Lynskey: Yeah, I see that, too. I’ve put a hoodie on top and gone to the 7-11, in need of milk desperately. But that story in the movie was stolen from my best friend. I’m the godmother to her children. Her husband works in an advertising agency and has a very exciting job, and they have two sons. One evening he was telling her a story about this lunch that they had that was so stressful and long: “We were drinking at lunch, so we were so tired all the rest of the day.” And she was like, “Oh yeah? Fuck you.” (laughs) She said she realized halfway through the conversation that she never took her pajama top off, that she’d put jeans on, but this bit (indicating her top) never happened. She was like, “Oh yeah, tell me, did you get the salmon? That’s nice, that’s great.” I thought that story was so funny, and I was happy I got to use it a little bit.

Paste: The film’s post-credits crawl amusingly extends a sex talk among women, which I think is a topic of endless fascination amongst guys because I think there’s this great disconnect between the sexes and the way they think the other [gender] talks.
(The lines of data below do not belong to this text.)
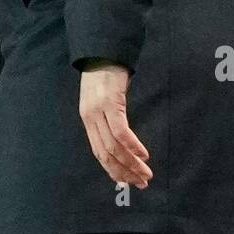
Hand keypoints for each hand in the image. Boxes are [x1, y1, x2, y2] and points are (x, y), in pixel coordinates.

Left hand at [78, 61, 151, 188]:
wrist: (102, 50)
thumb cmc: (105, 75)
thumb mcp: (101, 100)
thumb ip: (107, 119)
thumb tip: (122, 141)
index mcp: (88, 120)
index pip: (100, 154)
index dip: (115, 171)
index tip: (129, 183)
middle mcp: (90, 119)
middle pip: (106, 155)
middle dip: (125, 173)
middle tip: (141, 183)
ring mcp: (99, 111)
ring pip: (114, 147)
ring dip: (132, 164)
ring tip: (145, 174)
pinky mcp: (110, 102)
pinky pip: (121, 130)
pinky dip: (132, 146)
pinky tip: (143, 155)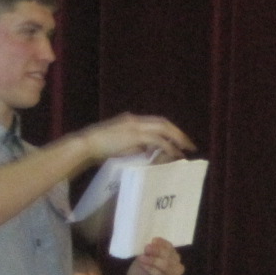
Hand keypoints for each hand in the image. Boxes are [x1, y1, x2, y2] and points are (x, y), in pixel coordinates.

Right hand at [79, 113, 193, 164]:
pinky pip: (158, 140)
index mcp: (131, 120)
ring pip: (164, 129)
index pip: (156, 121)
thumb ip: (134, 145)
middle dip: (179, 133)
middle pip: (164, 122)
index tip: (180, 140)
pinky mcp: (135, 136)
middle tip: (190, 145)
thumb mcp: (120, 143)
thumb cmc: (98, 147)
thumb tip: (148, 151)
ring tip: (186, 150)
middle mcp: (135, 120)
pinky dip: (169, 147)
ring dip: (177, 139)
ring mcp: (135, 126)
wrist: (85, 145)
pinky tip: (175, 154)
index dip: (170, 130)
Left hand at [119, 238, 183, 274]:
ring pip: (169, 265)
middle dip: (159, 251)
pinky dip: (152, 269)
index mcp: (171, 260)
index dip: (164, 244)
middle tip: (146, 248)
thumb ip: (149, 253)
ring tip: (142, 258)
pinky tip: (144, 265)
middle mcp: (176, 268)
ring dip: (154, 260)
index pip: (172, 249)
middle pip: (173, 256)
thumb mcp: (143, 259)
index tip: (153, 240)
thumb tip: (152, 244)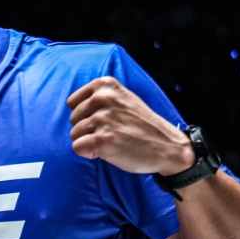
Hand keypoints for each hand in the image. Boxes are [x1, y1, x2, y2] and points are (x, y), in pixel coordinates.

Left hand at [68, 77, 194, 175]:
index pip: (72, 102)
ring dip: (90, 141)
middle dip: (87, 128)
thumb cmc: (142, 125)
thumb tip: (74, 105)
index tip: (104, 118)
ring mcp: (102, 119)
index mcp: (105, 85)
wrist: (166, 146)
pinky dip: (89, 153)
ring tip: (113, 140)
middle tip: (112, 131)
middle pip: (72, 119)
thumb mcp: (124, 98)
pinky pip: (77, 147)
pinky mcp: (101, 140)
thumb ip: (101, 96)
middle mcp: (102, 98)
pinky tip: (108, 151)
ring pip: (74, 134)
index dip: (84, 115)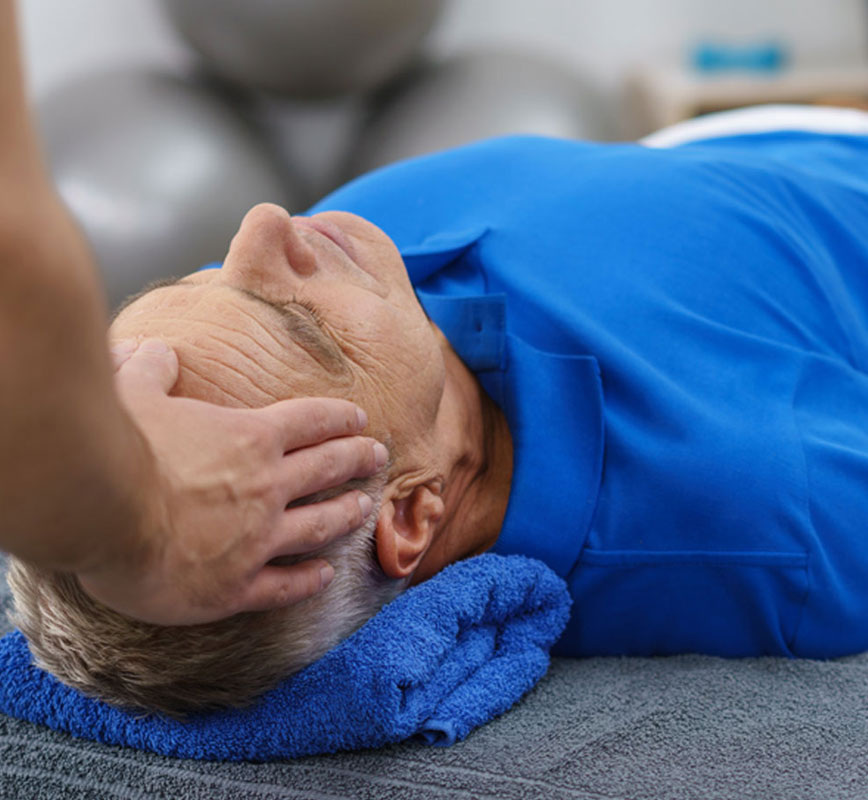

So do you hate filthy sex slang and synonyms for genitals?
Lynskey: No, none of that is true. I like hearing any dirty thing—I love it, I love it. It’s my favorite thing. There’s no offensive word you can throw at me. I’m like, “Yes! That is so awesome.” But I know a lot of my girlfriends have more delicate sensibilities, and I feel like Kelly would be a little bit like, “Oh, I don’t feel comfortable with that.” But I think all men and women are different, you know? I feel like some dudes sit around and share stories, and then there are some men who are like, “Well, I don’t want to get into it, but I had a nice time.” And I guess my friends and I are somewhere in the middle. We mostly talk about sex with each other if it’s life-changing or problematic—like if something is going wrong, then we’ll get into real specifics.

Happy Christmas opened in theaters Aug. 1, 2014, and is also available across VOD platforms via Magnolia.